Baseline FVC was not found to be an independent predictor of mortality in our study, a finding which is at odds with some previous studies. A recent study showed that the lower baseline FVC (10% or more under mean value) and a 10% decline in FVC were both associated with an increased death hazard in various multivariate models [31]. Furthermore, another investigation demonstrated that the baseline FVC, as well as the FVC change over time, were significant predictors of mortality in patients with RA-UIP [32]. There may be two possible explanations why the significance of FVC in our study differs from these other publications. Firstly, in our study, the mean baseline FVC was relatively high, i.e. 84.8, being within the normal limits in the majority of the patients whereas the corresponding value in the study of Solomon et al. was 69.3, and that from Song et al. was 75.1 [31, 32]. Our finding refers that the patients had been diagnosed earlier with more preserved lung functions. Secondly, our study includes 59 patients, thus being relatively small, compared to those other studies of 84 and 137 patients.
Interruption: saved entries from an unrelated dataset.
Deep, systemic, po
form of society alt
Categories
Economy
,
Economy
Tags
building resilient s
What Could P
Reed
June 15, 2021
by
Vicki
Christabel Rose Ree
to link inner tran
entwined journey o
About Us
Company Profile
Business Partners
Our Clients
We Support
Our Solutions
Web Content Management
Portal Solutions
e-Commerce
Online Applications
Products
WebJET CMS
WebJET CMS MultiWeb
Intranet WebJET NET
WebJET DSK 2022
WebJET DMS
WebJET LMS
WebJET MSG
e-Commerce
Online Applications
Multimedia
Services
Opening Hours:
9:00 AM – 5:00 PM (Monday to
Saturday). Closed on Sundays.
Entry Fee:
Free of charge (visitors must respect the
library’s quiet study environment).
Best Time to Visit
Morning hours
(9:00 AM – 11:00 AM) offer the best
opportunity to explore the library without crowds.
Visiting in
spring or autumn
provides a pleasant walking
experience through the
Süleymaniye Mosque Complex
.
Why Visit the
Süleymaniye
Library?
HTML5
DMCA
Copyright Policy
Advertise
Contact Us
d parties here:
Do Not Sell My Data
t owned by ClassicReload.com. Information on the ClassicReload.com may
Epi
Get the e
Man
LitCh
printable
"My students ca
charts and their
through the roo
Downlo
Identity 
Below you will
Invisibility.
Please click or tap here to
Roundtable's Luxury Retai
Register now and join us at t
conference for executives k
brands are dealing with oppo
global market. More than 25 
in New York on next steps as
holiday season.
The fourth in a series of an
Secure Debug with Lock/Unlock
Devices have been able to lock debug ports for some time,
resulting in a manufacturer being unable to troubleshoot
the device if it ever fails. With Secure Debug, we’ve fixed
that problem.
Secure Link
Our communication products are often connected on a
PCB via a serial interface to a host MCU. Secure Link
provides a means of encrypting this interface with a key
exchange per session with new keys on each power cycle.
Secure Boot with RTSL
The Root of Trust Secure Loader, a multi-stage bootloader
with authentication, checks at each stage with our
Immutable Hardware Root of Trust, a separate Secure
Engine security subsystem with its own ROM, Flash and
On the other hand, the results of the study of Kim et al., which included 84 patients with RA-ILD who had lower mean baseline of FVC values than in our study (66 ± 25 in RA-UIP, 70 ± 20 in non-UIP) did not actually find FVC to be a predictor of death, i.e. similar to our results [23]. Even though FVC alone was not a strong predictor of mortality in our study, it is one factor included in CPI and GAP / ILD-GAP scores, all of which showed significant positive results in our univariate analyses. Our finding supports that the use of multifaceted scoring systems for evaluating the prognosis of the patients with RA-ILD may be beneficial.

Conclusions

In conclusion, GAP, ILD-GAP and CPI were all functional when predicting survival of patients with RA-ILD. In addition, baseline DLCO was associated with length of remaining lifetime. In clinical practice, reliable methods are needed for evaluating the progression of the disease and predicting an individual’s life expectancy and predictive scoring systems could be helpful in everyday work and in patient counselling. Hopefully in the future, more disease-specific methods can be developed and validated, although this would require additional multicenter studies.